Rose Hulman is around 2,000https://www.rose-hulman.edu/. Kinda think they are pretty well known for stem.

"This illusion is just not correct and I have a child at a very small Lac also for my comparison. "

This exact illusion is what’s being propagated by posts suggesting that highly talented kids should pick smaller schools, especially LACs as that’s where other high end talented kids and professors hang out. Which is very far from the truth so I objected. I’ve worked with engineers and CS majors from UM, Purdue, Berkeley and they’re top notch, better than any LAC, outside of Harvey Mudd.

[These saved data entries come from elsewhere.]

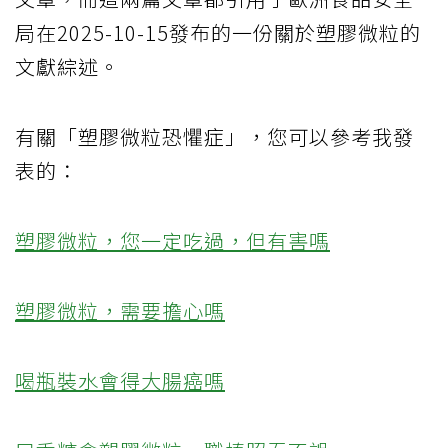
局在2025-10-15發布的一份關於塑膠微粒的
文獻綜述。
有關「塑膠微粒恐懼症」，您可以參考我發
表的：
塑膠微粒，您一定吃過，但有害嗎
塑膠微粒，需要擔心嗎
喝瓶裝水會得大腸癌嗎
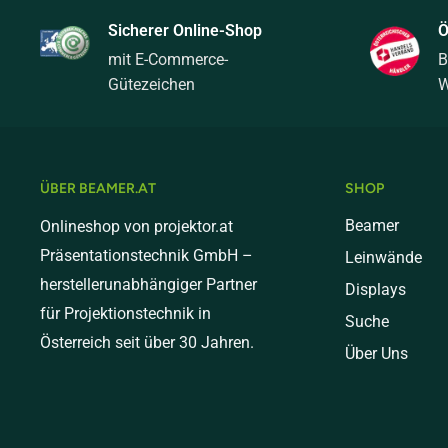
Schwere Pakete (bis 31 kg) - € 40,00
Sicherer Online-Shop
Ö
mit E-Commerce-
B
Sperrgut (ab 31kg) - € 99,00
Gütezeichen
W
Versand nach Deutschland
Standardversand (bis 10 kg) - € 18,00
Mediumversand (bis 20 kg) - € 30,00
ÜBER BEAMER.AT
SHOP
Schwere Pakete (bis 31 kg) - € 60,00
Beamer
Onlineshop von projektor.at
Präsentationstechnik GmbH –
Leinwände
Sperrgut (ab 31kg) - € 149,00
herstellerunabhängiger Partner
Displays
Versand nach Italien
für Projektionstechnik in
Suche
Österreich seit über 30 Jahren.
Standardversand (bis 10 kg) - € 18,00
Über Uns
Mediumversand (bis 20 kg) - € 30,00
Schwere Pakete (bis 31 kg) - € 60,00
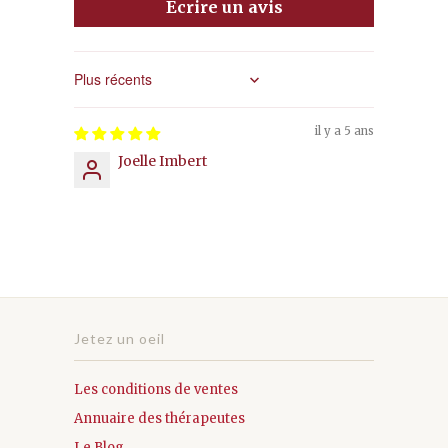
Écrire un avis
Sort by
il y a 5 ans
Joelle Imbert
Jetez un oeil
Les conditions de ventes
Annuaire des thérapeutes
Le Blog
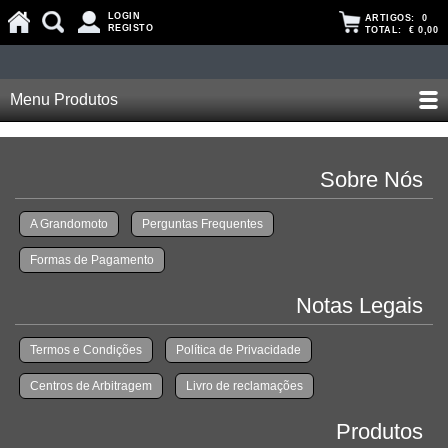
LOGIN
ARTIGOS:
0
REGISTO
TOTAL:
€ 0,00
Menu Produtos
Sobre Nós
A Grandomoto
Perguntas Frequentes
Formas de Pagamento
Notas Legais
Termos e Condições
Política de Privacidade
Centros de Arbitragem
Livro de reclamações
Produtos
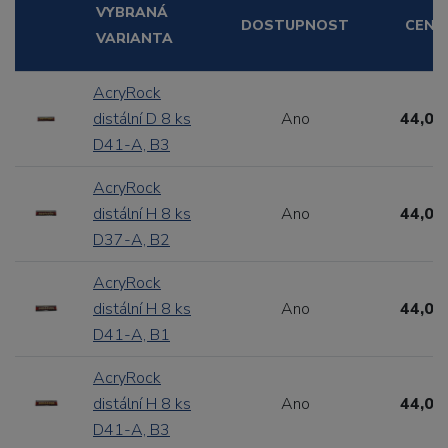
VYBRANÁ
DOSTUPNOST
CENA
VARIANTA
AcryRock
distální D 8 ks
Ano
44,00
D41-A, B3
AcryRock
distální H 8 ks
Ano
44,00
D37-A, B2
AcryRock
distální H 8 ks
Ano
44,00
D41-A, B1
AcryRock
distální H 8 ks
Ano
44,00
D41-A, B3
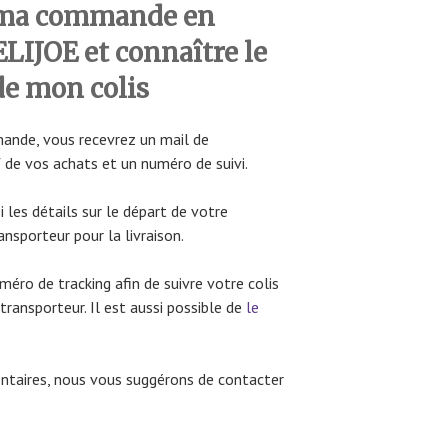
 ma commande en
IJOE et connaître le
de mon colis
mande, vous recevrez un mail de
 de vos achats et un numéro de suivi.
 les détails sur le départ de votre
nsporteur pour la livraison.
méro de tracking afin de suivre votre colis
transporteur. Il est aussi possible de
le
entaires, nous vous suggérons de contacter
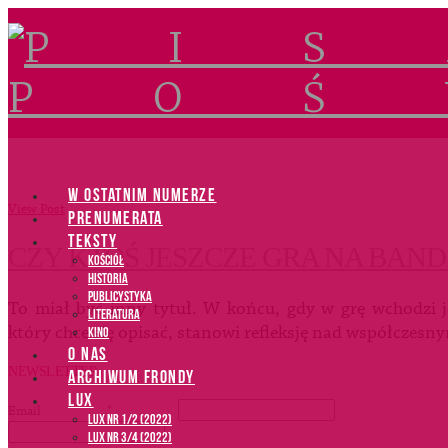
Navigation
W OSTATNIM NUMERZE
View Post
PRENUMERATA
TEKSTY
CZY KTOŚ JESZCZE GRA NA BAND
Kościół
Historia
Publicystyka
To miał być inny tytuł. W końcu, gdy w grę wchodzi j
Literatura
który chce się opisać, stanowi refleksję nad współczes
Kino
O NAS
NEWSLETTER
ARCHIWUM FRONDY
LUX
Email
*
LUX NR 1/2 (2022)
LUX NR 3/4 (2022)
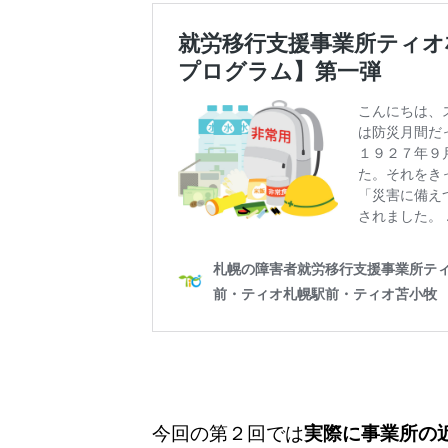
今回の第２回では
実際に事業所の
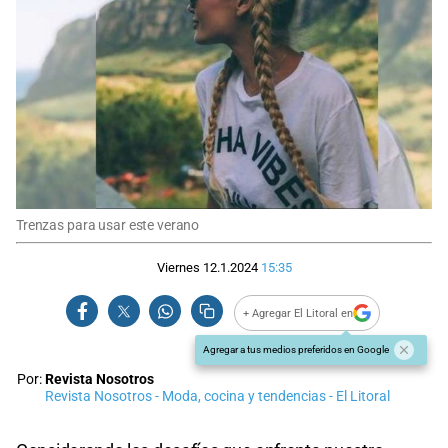
Trenzas para usar este verano
Viernes 12.1.2024
15:35
+ Agregar El Litoral en
Agregar a tus medios preferidos en Google
Por:
Revista Nosotros
Revista Nosotros - Moda, cocina y tendencias - El Litoral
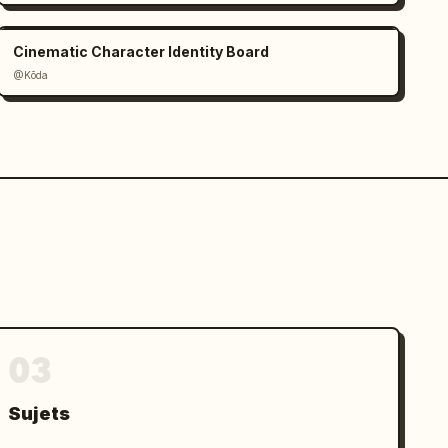
Cinematic Character Identity Board
@Kōda
03
Sujets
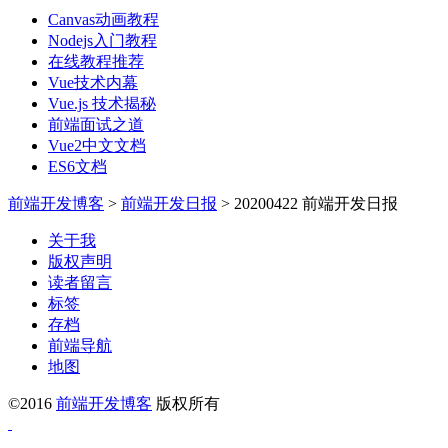
Canvas动画教程
Nodejs入门教程
在线教程推荐
Vue技术内幕
Vue.js 技术揭秘
前端面试之道
Vue2中文文档
ES6文档
前端开发博客
>
前端开发日报
>
20200422 前端开发日报
关于我
版权声明
读者留言
标签
存档
前端导航
地图
©2016
前端开发博客
版权所有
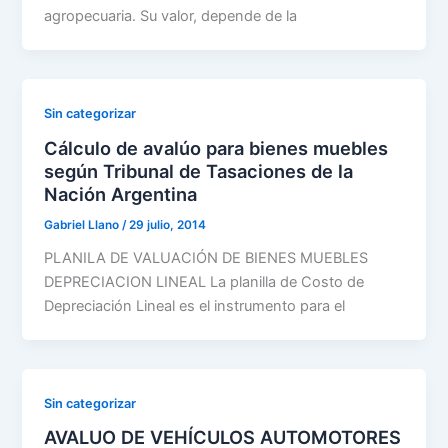
agropecuaria. Su valor, depende de la
Sin categorizar
Cálculo de avalúo para bienes muebles
según Tribunal de Tasaciones de la
Nación Argentina
Gabriel Llano
/
29 julio, 2014
PLANILA DE VALUACIÓN DE BIENES MUEBLES
DEPRECIACION LINEAL La planilla de Costo de
Depreciación Lineal es el instrumento para el
Sin categorizar
AVALUO DE VEHÍCULOS AUTOMOTORES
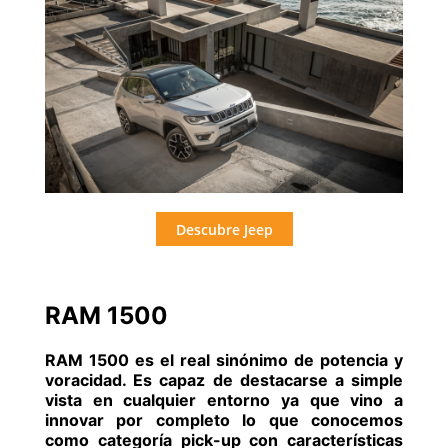
Descubre Jeep
RAM 1500
RAM 1500 es el real sinónimo de potencia y
voracidad. Es capaz de destacarse a simple
vista en cualquier entorno ya que vino a
innovar por completo lo que conocemos
como categoría pick-up con características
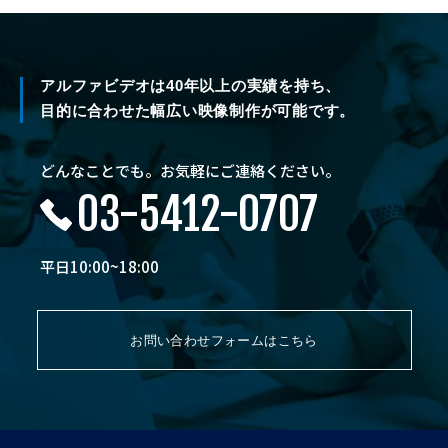
アルファビデオは40年以上の実績を持ち、
目的に合わせた幅広い映像制作が可能です。
どんなことでも。お気軽にご連絡ください。
03-5412-0707
平日10:00~18:00
お問い合わせフォームはこちら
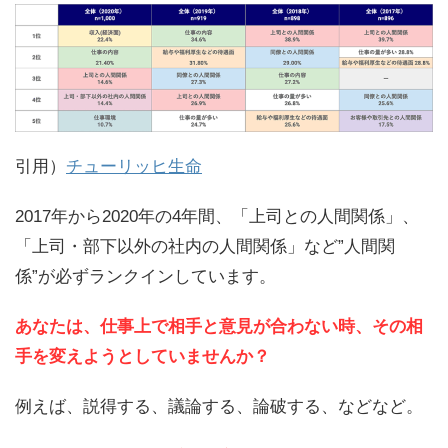
引用）
チューリッヒ生命
2017年から2020年の4年間、「上司との人間関係」、
「上司・部下以外の社内の人間関係」など”人間関
係”が必ずランクインしています。
あなたは、仕事上で相手と意見が合わない時、その相
手を変えようとしていませんか？
例えば、説得する、議論する、論破する、などなど。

Note I didn’t go to any of those college undergrad.

Rose Hulman is not that known outside of the midwest, it gets half the applications as Cal Tech for double the class size.

There’s no reason to limit that statement to STEM. It applies to many arts students, especially those with relatively specialist interests. For example expertise (and therefore availability of courses) in applied subjects like public affairs or urban planning is much more common at state flagships than at LACs.

Washington State University is also an option. Some programs in WSU are better than UW.